Sun Mar 12 20:56:37 EST 2006

[robert]
> In very rare cases a program crashes (hard to reproduce) :
>
> * several threads work on an object tree with dict's etc. in it. Items
> are added, deleted, iteration over .keys() ... ). The threads are "good"
> in such terms, that this core data structure is changed only by atomic
> operations, so that the data structure is always consistent regarding
> the application.

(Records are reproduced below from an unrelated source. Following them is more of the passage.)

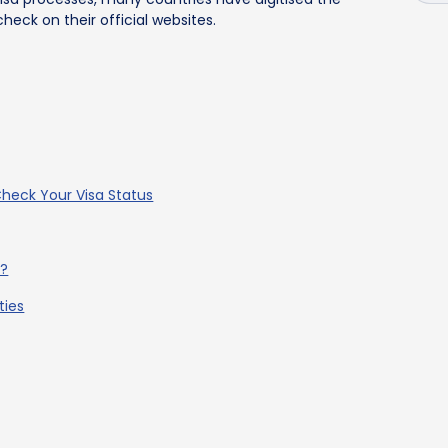
heck on their official websites.
 Check Your Visa Status
e?
ties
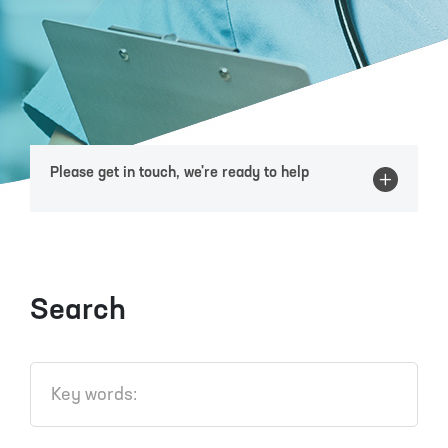
Please get in touch, we're ready to help
Search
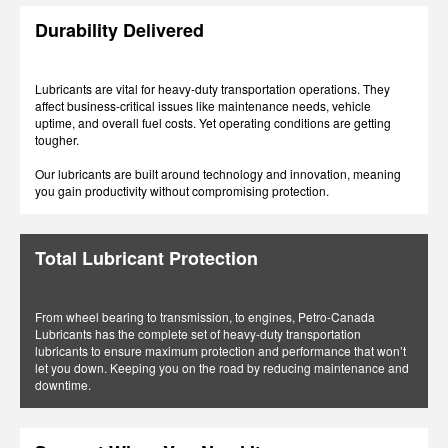
Durability Delivered
Lubricants are vital for heavy-duty transportation operations. They
affect business-critical issues like maintenance needs, vehicle
uptime, and overall fuel costs. Yet operating conditions are getting
tougher.
Our lubricants are built around technology and innovation, meaning
you gain productivity without compromising protection.
Total Lubricant Protection
From wheel bearing to transmission, to engines, Petro-Canada
Lubricants has the complete set of heavy-duty transportation
lubricants to ensure maximum protection and performance that won’t
let you down. Keeping you on the road by reducing maintenance and
downtime.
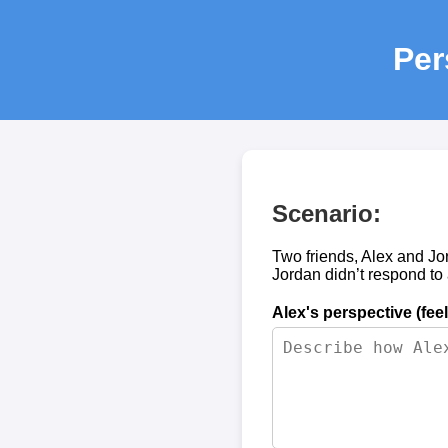
Per
Scenario:
Two friends, Alex and Jo
Jordan didn’t respond to
Alex's perspective (fee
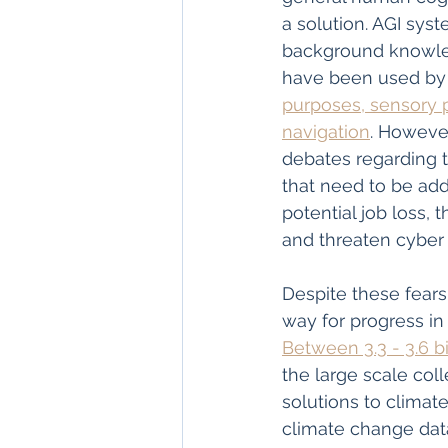
a solution. AGI syst
background knowled
have been used by 
purposes, sensory p
navigation
. However
debates regarding t
that need to be ad
potential job loss, 
and threaten cyber 
Despite these fears
way for progress in
Between 3.3 - 3.6 b
the large scale col
solutions to climat
climate change data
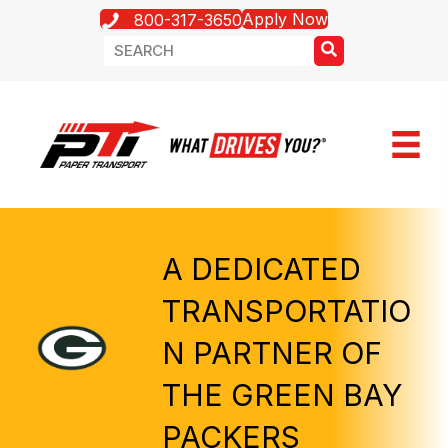
Apply Now
800-317-3650
A DEDICATED
TRANSPORTATIO
N PARTNER OF
THE GREEN BAY
PACKERS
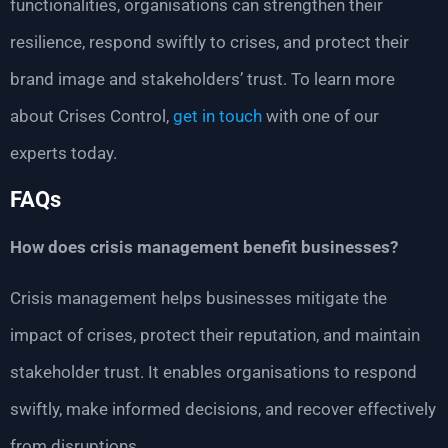
functionalities, organisations can strengthen their
resilience, respond swiftly to crises, and protect their
brand image and stakeholders’ trust. To learn more
about Crises Control,
get in touch
with one of our
experts today.
FAQs
How does crisis management benefit businesses?
Crisis management helps businesses mitigate the
impact of crises, protect their reputation, and maintain
stakeholder trust. It enables organisations to respond
swiftly, make informed decisions, and recover effectively
from disruptions.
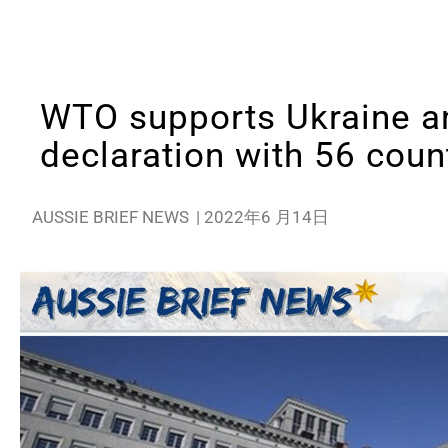
WTO supports Ukraine an
declaration with 56 coun
AUSSIE BRIEF NEWS
|
2022年6 月14日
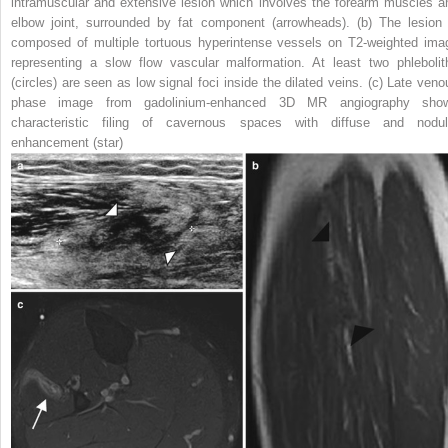
intramuscular and extensive lesion which involves the forearm muscles a
elbow joint, surrounded by fat component (
arrowheads
). (
b
) The lesion 
composed of multiple tortuous hyperintense vessels on T2-weighted ima
representing a slow flow vascular malformation. At least two phlebolit
(
circles
) are seen as low signal foci inside the dilated veins. (
c
) Late veno
phase image from gadolinium-enhanced 3D MR angiography sho
characteristic filing of cavernous spaces with diffuse and nodul
enhancement (
star
)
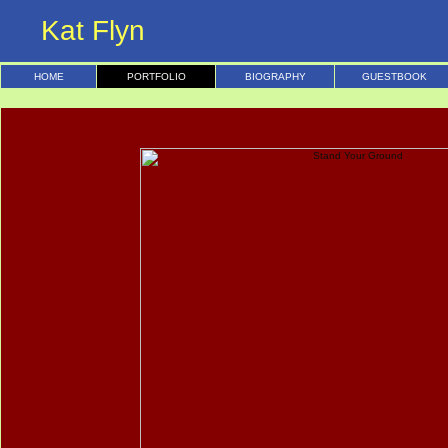
Kat Flyn
HOME
PORTFOLIO
BIOGRAPHY
GUESTBOOK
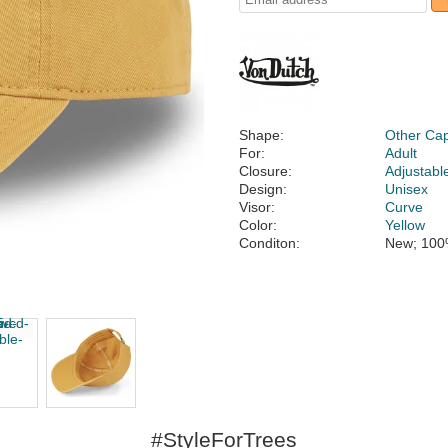
Shape:
Other Ca
For:
Adult
Closure:
Adjustabl
Design:
Unisex
Visor:
Curve
Color:
Yellow
Conditon:
New; 100
#StyleForTrees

Only the change-operations on the dicts and lists
> itself seem to cause problems on a Python level ..
>
> * one thread periodically pickle-dumps the tree to a file:
>    >>> cPickle.dump(obj, f)
>
> "RuntimeError: dictionary changed size during iteration" is raised by
> .dump ( or a similar "..list changed ..." )
>
> What can I do about this to get a stable pickle-dump without risiking
> execution error or even worse - errors in the pickled file ?
>
> Is a copy.deepcopy  ( -> "cPickle.dump(copy.deepcopy(obj),f)" ) an
> atomic opertion with a guarantee to not fail?

No.  It is non-atomic.

It seems that your application design intrinsically incorporates a race
condition -- even if deepcopying and pickling were atomic, there would
be no guarantee whether the pickle dump occurs before or after another
thread modifies the structure.  While that design smells of a rat, it
may be that your apps can accept a dump of any consistent state and
that possibly concurrent transactions may be randomly included or
excluded without affecting the result.

Python's traditional recommendation is to put all access to a resource
in one thread and to have other threads communicate their transaction
requests via the Queue module.  Getting results back was either done
through other Queues or by passing data through a memory location
unique to each thread.  The latter approach has become trivially simple
with the advent of Py2.4's thread-local variables.

Thinking about future directions for Python threading, I wonder if
there is a way to expose the GIL (or simply impose a temporary
moratorium on thread switches) so that it becomes easy to introduce
atomicity when needed:

   gil.acquire(BLOCK=True)
   try:
      #do some transaction that needs to be atomic
   finally:
      gil.release()

> Or can I only retry several times in case of RuntimeError?  (which would
> apears to me as odd gambling; retry how often?)

Since the app doesn't seem to care when the dump occurs,  it might be
natural to put it in a while-loop that continuously retries until it
succeeds; however, you still run the risk that other threads may never
leave the object alone long enough to dump completely.

Raymond